The Employment Tribunal was satisfied that it would not be right to reduce the award in any way by reason of any conduct on the part of Mr Boundy because there had been no misconduct.
"3. In considering the application to adjourn the Tribunal considered their overriding objective and the Justice of the case. In other circumstances, the Tribunal would have agreed to the adjournment, probably with a costs order in favour of the Claimant. Although saving costs and expedition favoured pressing ahead, ensuring parties were on an equal footing and the complexity of the issues favoured an adjournment. However in the particular circumstances of this case the Tribunal declined to grant the adjournment. The key feature which tipped the balance in your of the Claimant on this point was evidence from his clinical psychologist, Dr Weallens. The Tribunal find that effective treatment of the Claimant's clinical depression and any prospect of recovery for him will be substantially delayed while the issues relating to the loss of his job and these Tribunal proceedings remain' unresolved. He is not able to commence the necessary therapeutic work until he can put the past issues behind him, and move on, whatever our judgment. Any delay in reaching our judgment is likely therefore to prolong his illness, which is having a serious and debilitating affect on him. In the light of that evidence of actual personal injury resulting or continuing to the Claimant from an adjournment, which could not be compensated for by costs, the Tribunal refused the adjournment".

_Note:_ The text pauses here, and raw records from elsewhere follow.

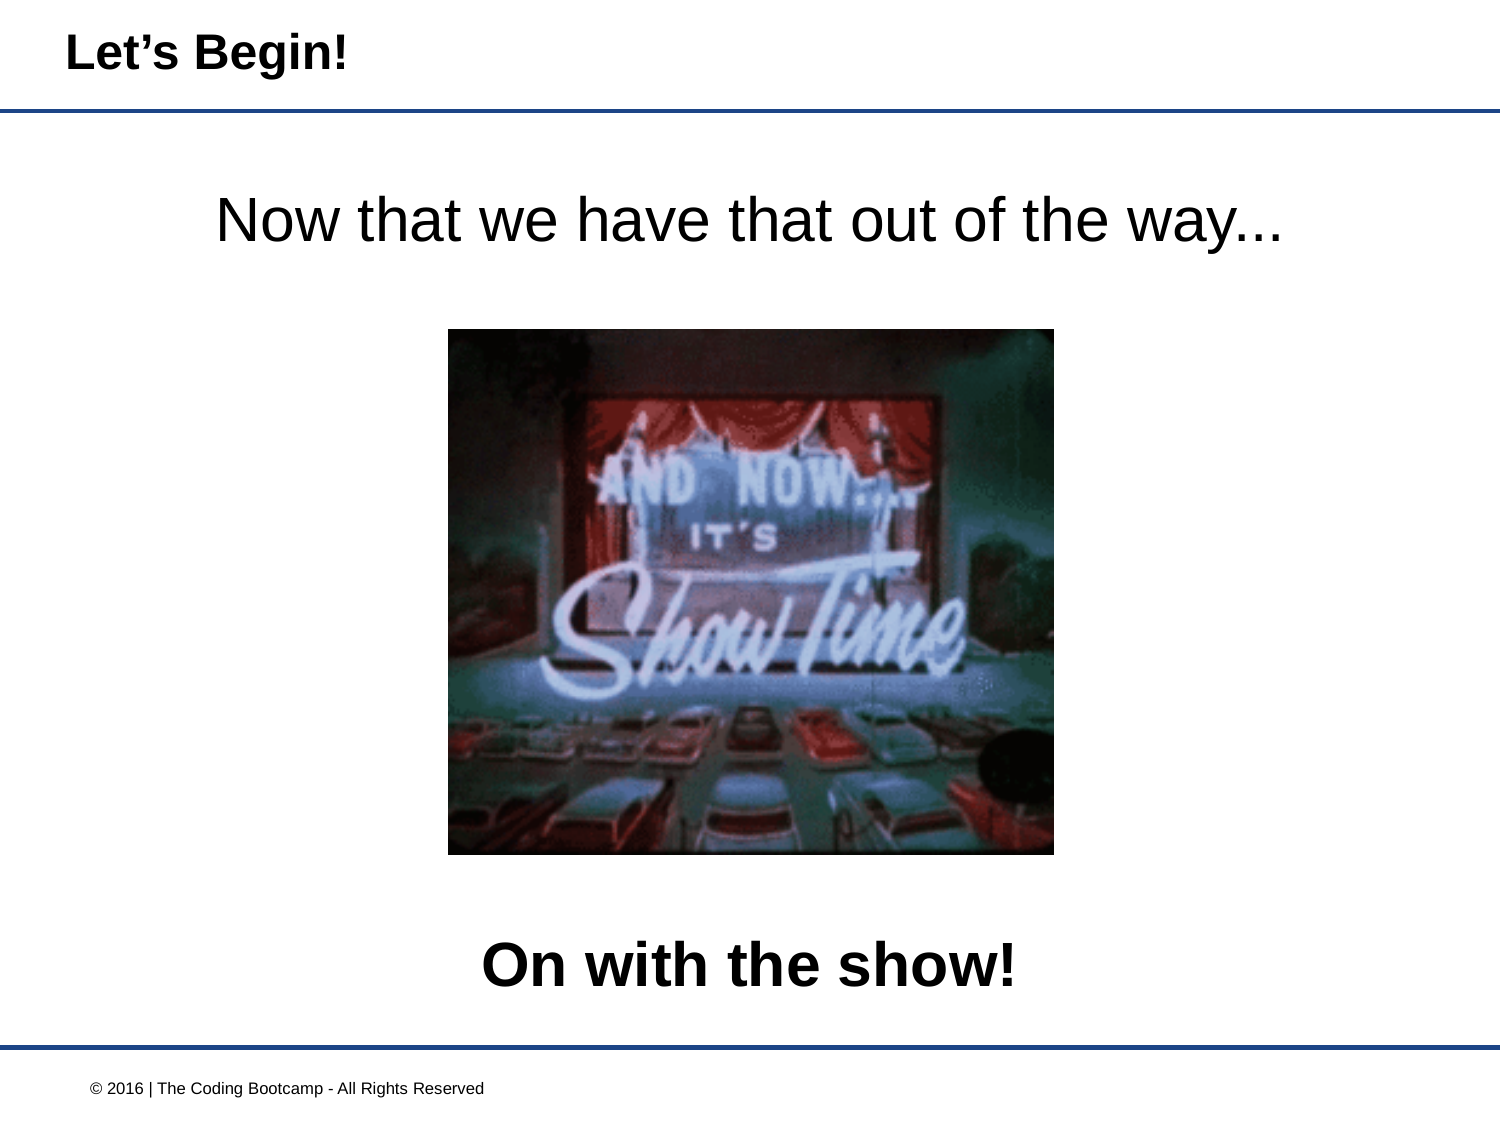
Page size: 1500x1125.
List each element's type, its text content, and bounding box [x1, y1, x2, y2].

text_box Now that we have that out of the way... [11, 164, 1491, 272]
text_box On with the show! [342, 909, 1158, 1017]
title Let’s Begin! [50, 0, 948, 108]
picture [448, 329, 1054, 855]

"Myself and Alan Brown were not offered the chance to cross-examine Dr Gayle Weallens on the evidence she gave. We had no opportunity to question Dr Gayle Weallens about the possibility that Mr Boundy's symptoms related to anything other than her assessment. Dr Gayle Weallens' opinion seemed to have been believed and relied on out of hand".
There is also reference to an occasion when it is said that the Chairman said that there was little point in referring to a law book as Mr Brown would probably not understand it.
"Questions: None from the Respondent".
So far as the allegation of perhaps being patronising to Mr Brown is concerned, that Chairman says that if he did patronise Mr Brown, he regrets doing so. He has no recollection of it and it would not have been in his normal practice. He said that he did take time to explain legal points and check if they were understood. He does recall an incident when Mr Falkenstein had raised a point in his submissions and the Chairman said he discouraged Mr Brown from replying to the particular point, not because he felt he could not follow it, but because it was a bad point and he did not consider that the Tribunal needed to hear argument upon it.